*Problem description*. All lines in the records that carry the string "middle" are to be shown.

Stored data entries
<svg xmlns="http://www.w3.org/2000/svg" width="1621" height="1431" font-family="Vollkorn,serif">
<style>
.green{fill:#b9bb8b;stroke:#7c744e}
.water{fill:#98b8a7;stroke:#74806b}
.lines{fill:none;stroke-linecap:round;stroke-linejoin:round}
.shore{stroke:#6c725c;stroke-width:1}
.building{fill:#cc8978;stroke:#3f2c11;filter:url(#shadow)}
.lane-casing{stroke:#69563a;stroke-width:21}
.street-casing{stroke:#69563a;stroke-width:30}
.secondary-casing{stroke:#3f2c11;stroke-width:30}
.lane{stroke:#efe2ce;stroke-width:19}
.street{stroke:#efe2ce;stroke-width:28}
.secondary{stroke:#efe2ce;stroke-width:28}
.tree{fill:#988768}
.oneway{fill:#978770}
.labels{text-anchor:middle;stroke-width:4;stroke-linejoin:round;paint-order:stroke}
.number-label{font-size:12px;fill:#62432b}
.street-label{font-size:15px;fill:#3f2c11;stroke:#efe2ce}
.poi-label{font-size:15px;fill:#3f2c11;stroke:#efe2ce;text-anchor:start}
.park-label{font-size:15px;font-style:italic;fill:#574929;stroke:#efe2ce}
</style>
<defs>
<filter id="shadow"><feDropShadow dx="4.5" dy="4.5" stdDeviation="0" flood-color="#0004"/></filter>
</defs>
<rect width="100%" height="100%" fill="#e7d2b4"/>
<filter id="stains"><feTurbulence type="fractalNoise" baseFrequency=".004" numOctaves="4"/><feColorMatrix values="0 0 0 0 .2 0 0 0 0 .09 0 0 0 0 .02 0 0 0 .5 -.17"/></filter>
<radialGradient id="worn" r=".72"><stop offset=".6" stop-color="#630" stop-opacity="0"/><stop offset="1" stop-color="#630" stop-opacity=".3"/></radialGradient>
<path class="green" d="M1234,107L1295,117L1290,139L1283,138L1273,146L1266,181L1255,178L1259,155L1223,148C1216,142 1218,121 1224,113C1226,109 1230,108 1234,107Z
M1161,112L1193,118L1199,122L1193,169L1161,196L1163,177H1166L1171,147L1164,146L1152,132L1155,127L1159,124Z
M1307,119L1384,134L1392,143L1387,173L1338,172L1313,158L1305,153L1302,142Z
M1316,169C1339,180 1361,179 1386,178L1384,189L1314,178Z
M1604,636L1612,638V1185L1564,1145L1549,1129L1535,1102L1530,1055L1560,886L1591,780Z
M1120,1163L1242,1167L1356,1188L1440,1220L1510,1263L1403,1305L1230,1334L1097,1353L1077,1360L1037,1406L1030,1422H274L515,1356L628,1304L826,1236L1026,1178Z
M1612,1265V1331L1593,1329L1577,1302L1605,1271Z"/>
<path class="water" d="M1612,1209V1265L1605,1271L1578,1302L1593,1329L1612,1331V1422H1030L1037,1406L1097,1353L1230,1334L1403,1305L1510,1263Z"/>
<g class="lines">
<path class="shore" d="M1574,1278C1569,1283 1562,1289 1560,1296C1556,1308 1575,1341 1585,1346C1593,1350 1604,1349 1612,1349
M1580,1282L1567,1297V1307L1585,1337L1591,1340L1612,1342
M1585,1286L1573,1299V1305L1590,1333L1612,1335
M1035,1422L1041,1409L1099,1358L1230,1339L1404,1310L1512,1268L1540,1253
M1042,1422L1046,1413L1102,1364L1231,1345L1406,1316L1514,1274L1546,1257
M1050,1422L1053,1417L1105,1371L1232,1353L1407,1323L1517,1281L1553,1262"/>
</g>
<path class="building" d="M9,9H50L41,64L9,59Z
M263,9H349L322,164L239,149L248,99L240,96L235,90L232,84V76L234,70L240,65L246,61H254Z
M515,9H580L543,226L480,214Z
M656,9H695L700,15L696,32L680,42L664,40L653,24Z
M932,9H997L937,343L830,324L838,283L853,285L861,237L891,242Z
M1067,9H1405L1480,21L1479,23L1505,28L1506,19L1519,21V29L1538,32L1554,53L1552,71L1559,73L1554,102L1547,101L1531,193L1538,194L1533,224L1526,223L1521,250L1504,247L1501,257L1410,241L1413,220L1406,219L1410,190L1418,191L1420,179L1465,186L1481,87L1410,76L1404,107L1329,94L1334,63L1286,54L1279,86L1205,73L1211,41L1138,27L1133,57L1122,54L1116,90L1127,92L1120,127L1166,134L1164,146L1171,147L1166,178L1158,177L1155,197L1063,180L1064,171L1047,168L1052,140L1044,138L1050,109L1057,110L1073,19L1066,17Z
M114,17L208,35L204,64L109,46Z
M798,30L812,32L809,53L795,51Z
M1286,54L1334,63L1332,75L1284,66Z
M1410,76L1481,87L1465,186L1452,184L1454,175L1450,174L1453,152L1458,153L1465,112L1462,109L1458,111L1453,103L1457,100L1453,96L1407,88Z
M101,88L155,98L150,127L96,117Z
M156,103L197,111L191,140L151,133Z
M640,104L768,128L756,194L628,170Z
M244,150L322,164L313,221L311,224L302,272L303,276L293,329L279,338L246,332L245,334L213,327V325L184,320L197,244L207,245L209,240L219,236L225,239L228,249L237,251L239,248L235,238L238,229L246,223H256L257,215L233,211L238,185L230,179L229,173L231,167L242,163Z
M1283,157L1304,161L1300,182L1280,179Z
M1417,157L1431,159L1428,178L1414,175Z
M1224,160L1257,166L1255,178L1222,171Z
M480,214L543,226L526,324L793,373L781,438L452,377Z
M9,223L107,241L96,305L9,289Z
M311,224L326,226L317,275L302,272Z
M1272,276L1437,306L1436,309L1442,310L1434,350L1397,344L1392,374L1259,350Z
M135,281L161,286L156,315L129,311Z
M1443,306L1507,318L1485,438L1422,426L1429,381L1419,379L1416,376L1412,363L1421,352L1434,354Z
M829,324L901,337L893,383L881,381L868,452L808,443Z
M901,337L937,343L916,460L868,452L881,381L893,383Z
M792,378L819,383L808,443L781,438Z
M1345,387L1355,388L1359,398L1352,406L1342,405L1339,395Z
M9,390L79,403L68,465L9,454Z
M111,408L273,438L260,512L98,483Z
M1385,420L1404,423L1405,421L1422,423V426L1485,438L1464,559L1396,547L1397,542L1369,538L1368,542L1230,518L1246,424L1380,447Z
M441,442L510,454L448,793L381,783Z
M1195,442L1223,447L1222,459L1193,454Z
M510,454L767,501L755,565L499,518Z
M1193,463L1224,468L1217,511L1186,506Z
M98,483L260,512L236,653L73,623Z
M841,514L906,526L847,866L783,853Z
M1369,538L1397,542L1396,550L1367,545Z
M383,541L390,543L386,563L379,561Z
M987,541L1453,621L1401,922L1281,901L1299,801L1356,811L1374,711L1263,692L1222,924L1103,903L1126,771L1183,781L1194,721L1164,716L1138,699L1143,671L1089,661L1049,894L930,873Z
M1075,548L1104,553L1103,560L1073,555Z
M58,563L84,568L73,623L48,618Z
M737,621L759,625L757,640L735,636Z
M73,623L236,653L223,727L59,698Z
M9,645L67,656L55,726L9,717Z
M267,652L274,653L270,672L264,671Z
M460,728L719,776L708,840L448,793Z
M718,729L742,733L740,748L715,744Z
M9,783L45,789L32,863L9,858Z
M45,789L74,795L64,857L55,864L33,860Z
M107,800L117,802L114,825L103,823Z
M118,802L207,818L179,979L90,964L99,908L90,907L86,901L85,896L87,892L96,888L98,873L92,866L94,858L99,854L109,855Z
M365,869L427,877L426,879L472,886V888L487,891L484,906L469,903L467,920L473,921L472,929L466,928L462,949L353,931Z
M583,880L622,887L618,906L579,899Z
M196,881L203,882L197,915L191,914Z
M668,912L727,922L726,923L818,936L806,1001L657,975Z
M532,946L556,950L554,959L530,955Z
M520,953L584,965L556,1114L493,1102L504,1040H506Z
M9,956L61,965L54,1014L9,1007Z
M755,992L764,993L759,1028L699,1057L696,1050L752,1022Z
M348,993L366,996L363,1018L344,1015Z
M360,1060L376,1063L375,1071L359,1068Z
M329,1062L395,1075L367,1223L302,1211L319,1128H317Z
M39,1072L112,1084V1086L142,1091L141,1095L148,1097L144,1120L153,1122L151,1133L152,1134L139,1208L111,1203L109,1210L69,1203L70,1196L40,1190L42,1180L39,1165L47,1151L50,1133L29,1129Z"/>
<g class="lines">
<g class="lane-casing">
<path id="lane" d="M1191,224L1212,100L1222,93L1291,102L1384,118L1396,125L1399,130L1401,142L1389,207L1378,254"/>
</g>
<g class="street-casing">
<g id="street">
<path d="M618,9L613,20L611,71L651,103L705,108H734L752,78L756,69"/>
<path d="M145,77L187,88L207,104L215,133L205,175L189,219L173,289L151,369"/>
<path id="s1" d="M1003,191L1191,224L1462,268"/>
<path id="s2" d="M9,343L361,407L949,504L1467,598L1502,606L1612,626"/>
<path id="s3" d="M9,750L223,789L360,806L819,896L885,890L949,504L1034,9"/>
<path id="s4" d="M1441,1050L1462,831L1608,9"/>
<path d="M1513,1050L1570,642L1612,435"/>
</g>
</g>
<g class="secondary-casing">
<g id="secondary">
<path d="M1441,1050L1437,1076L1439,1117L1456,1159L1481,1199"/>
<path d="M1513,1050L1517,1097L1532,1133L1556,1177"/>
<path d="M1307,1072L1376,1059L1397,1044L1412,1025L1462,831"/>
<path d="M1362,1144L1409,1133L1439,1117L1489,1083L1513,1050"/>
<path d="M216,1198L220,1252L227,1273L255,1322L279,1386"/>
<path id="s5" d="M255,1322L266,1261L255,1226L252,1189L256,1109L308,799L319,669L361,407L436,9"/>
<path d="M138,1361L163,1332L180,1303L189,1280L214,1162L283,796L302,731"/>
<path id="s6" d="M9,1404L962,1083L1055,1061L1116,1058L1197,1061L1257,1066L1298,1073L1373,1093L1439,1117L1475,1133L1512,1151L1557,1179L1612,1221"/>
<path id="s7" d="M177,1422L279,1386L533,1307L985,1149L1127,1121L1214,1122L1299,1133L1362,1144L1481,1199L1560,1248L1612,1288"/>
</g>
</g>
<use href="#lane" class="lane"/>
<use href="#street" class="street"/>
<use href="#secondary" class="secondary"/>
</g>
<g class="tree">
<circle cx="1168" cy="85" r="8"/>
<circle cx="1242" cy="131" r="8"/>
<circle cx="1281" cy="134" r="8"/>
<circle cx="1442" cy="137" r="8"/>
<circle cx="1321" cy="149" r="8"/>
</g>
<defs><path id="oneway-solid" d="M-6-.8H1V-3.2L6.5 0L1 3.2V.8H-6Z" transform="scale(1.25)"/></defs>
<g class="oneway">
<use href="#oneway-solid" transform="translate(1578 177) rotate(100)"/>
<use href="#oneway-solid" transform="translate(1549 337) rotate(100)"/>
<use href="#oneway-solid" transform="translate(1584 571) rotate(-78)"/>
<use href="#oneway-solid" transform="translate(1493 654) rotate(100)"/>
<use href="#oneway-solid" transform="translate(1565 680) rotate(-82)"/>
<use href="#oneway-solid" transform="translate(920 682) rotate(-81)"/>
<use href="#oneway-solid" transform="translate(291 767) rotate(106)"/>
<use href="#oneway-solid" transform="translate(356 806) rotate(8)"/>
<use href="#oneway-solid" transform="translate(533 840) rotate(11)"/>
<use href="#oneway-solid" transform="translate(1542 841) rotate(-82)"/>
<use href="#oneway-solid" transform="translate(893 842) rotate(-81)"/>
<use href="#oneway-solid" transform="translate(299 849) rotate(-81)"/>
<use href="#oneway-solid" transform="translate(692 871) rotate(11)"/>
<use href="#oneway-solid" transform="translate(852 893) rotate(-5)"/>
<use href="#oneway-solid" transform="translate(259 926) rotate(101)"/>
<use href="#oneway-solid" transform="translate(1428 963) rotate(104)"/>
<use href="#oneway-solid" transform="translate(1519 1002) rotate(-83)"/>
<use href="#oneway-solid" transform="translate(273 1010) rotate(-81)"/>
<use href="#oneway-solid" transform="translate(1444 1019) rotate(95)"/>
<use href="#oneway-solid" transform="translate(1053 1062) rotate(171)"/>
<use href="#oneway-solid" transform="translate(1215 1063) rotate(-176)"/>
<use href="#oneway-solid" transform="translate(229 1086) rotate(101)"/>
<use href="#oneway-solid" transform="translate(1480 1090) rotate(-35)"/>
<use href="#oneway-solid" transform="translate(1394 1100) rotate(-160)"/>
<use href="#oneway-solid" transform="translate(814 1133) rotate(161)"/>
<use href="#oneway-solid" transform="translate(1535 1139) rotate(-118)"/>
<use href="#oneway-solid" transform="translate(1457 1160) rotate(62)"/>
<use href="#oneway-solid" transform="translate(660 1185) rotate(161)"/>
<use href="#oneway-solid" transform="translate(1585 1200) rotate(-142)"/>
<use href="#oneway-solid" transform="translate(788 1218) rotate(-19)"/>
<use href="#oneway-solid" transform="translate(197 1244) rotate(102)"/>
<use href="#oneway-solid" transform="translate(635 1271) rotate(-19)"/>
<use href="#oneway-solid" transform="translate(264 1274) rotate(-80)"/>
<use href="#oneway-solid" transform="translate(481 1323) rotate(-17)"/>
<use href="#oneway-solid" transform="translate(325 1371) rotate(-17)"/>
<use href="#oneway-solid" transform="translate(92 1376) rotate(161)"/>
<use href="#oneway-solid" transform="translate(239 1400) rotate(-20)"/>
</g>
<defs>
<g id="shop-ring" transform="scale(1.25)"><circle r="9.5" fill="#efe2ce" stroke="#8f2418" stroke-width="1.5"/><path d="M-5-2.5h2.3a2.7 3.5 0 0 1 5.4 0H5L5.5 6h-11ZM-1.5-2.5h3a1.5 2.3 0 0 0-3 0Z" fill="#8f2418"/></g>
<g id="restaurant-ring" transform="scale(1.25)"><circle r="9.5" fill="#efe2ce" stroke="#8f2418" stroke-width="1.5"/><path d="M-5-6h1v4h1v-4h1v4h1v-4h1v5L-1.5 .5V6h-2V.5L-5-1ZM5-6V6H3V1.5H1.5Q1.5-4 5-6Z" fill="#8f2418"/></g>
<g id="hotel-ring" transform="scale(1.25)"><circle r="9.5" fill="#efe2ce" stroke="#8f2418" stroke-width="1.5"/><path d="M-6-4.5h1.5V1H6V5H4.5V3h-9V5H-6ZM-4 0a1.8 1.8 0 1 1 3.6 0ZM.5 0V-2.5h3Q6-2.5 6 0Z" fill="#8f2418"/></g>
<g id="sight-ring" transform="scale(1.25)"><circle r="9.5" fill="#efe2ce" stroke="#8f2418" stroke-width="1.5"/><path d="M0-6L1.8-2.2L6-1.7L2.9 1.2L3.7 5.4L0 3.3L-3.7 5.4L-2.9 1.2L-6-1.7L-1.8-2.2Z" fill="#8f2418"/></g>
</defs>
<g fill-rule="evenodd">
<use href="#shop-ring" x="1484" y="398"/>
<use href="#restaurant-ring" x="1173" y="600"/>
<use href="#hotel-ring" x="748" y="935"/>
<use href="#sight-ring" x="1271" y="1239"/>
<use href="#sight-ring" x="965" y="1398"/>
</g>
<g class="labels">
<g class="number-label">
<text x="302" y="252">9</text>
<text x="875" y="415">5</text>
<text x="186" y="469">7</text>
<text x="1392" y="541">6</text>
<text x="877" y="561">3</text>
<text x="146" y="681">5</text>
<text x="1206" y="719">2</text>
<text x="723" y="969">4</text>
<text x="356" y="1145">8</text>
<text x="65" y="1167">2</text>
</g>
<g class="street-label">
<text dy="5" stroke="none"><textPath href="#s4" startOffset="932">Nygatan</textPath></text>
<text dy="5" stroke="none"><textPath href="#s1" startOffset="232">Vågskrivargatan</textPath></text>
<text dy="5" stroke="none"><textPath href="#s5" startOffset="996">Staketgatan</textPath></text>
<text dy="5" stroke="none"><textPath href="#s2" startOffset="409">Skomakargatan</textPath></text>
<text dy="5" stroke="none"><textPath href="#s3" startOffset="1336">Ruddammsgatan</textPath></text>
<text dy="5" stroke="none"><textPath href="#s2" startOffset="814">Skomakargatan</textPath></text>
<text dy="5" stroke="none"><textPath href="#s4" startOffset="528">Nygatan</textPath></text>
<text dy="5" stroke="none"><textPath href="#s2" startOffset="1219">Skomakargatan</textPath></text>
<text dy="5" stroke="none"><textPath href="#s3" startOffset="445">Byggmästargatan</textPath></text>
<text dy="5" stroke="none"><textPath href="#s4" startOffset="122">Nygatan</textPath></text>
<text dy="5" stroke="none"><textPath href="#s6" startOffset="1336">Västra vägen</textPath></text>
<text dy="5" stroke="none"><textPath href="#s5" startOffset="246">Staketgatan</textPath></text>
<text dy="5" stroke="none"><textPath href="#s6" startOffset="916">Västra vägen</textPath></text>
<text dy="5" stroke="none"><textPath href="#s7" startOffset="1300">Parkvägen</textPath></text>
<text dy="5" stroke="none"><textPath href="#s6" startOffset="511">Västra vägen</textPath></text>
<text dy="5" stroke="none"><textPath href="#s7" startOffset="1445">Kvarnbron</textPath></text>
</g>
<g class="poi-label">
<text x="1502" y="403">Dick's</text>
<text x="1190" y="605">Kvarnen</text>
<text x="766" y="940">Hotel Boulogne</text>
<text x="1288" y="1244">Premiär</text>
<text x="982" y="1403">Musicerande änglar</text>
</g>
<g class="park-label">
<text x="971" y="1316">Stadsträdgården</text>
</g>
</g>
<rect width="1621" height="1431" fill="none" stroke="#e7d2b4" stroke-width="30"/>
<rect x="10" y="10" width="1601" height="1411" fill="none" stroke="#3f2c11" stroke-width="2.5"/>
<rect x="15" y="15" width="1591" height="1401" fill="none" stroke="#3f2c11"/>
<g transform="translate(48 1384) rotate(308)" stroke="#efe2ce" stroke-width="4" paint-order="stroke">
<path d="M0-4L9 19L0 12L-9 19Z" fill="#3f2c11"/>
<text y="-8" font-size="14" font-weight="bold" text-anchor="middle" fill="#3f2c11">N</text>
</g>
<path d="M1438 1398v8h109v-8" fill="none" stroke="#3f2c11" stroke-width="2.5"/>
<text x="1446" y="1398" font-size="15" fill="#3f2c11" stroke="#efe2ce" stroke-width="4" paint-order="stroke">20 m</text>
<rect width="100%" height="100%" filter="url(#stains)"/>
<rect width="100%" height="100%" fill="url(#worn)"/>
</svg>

*Problem solution*.
.labels{text-anchor:middle;stroke-width:4;stroke-linejoin:round;paint-order:stroke}
<text y="-8" font-size="14" font-weight="bold" text-anchor="middle" fill="#3f2c11">N</text>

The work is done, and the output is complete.